11 maggio 2013, ore 14 circa, Reyhanly, cittadina turca al
confine con la Siria: due autobombe esplodono nella centralissima
Ataturk Boulevard provocando circa 50 morti e più di 100 feriti. Questa
la sintetica descrizione di un evento che, lungi dall'essere un mero
fatto di cronaca, rischia di diventare fattore scatenante di una nuova
turbolenza per la Turchia e per l'area nel suo complesso.
L'evento ha, infatti, reso palese una situazione di instabilità latente
da molti mesi nel Paese e le conseguenze di questo singolo avvenimento
potrebbero essere di significativa importanza per la tenuta del Governo
di Ankara. In questo senso non stupisce l'immediata reazione
dell'establishment turco che, per bocca del Ministro degli esteri Ahmet
Davutoglu, si è affrettato ad indicare nel Governo siriano il mandante e
nel THKP/C (Fronte Popolare di liberazione della Turchia) e nella sua frangia più estrema Acilciler (Urgentisti), gli autori materiali della strage.
Secondo questa versione, l'azione, pagata dagli ambienti siriani fedeli
a Bashar Al Assad, sarebbe stata perpetrata da membri del piccolo
partito di ispirazione marxista per destabilizzare le provincie di
confine e indurre ritorsioni delle popolazioni locali contro i profughi
siriani presenti sul territorio. Le possibili azioni di questo gruppo
nella provincia di Hatay, dove Reyhanli si trova, erano già state prese
in considerazione a settembre dell'anno passato. In un articolo di
approfondimento di uno dei maggiori quotidiani turchi sui legami tra
Siria, Iran e THKP/C veniva, a tal proposito, sottolineato come una
azione coordinata di potenze straniere e partiti rivoluzionari locali
avrebbe potuto avere un impatto molto forte in un'area che, oltre ad
avere un'altissima presenza di profughi siriani (circa 40.000 nella sola
Reyhanli), vede la presenza di minoranze etniche e religiose (Alawiti ed
Aleviti) non prive di motivi di attrito con il Governo centrale.

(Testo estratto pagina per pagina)

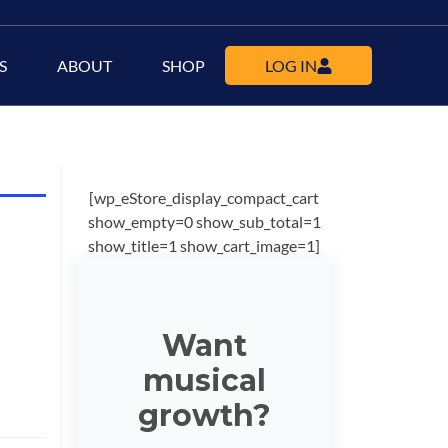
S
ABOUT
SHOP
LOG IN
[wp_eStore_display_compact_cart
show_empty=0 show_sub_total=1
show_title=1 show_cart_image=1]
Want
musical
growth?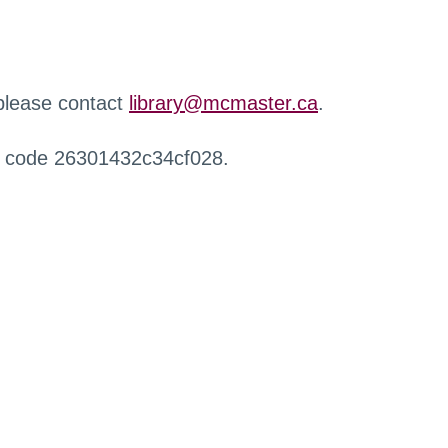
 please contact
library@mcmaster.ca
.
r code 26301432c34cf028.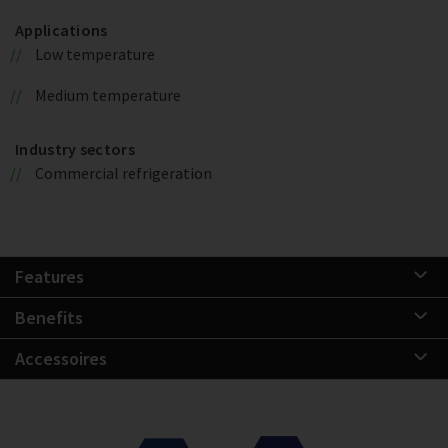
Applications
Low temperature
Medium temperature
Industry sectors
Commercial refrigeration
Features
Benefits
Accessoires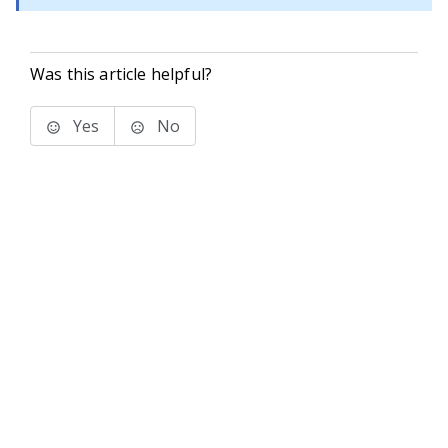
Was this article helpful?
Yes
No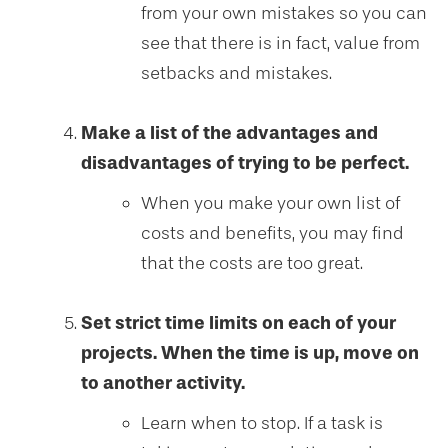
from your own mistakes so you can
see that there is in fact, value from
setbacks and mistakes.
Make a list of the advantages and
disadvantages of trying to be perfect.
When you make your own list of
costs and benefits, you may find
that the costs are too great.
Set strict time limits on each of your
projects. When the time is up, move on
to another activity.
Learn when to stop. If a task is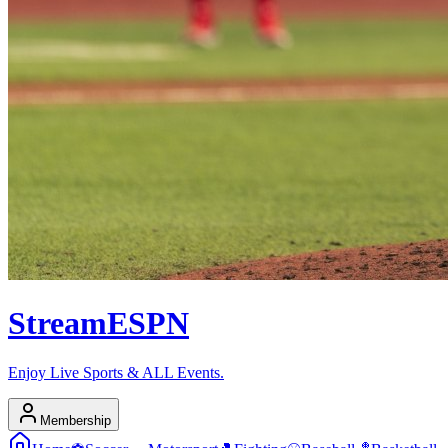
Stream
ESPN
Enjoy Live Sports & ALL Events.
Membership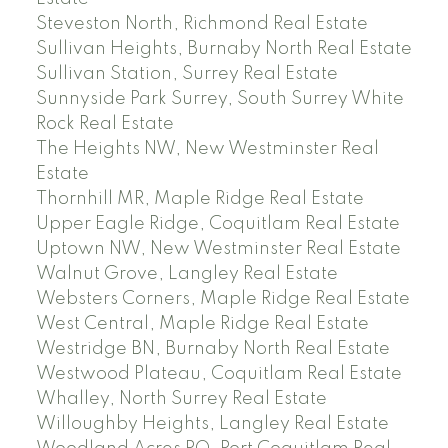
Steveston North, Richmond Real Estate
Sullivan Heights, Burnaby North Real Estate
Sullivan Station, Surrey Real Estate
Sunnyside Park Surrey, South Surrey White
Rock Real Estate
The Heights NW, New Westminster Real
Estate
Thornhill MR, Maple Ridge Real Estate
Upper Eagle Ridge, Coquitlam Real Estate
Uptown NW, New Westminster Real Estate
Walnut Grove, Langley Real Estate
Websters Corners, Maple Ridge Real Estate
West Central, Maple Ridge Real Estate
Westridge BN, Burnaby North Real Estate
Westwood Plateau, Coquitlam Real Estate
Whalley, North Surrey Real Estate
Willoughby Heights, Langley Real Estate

■ Consegna ■
Secondo il testo di partenza, quanti profughi siriani sono presenti nella sola Reyhanli?

■ Risposta ■
Circa 40.000.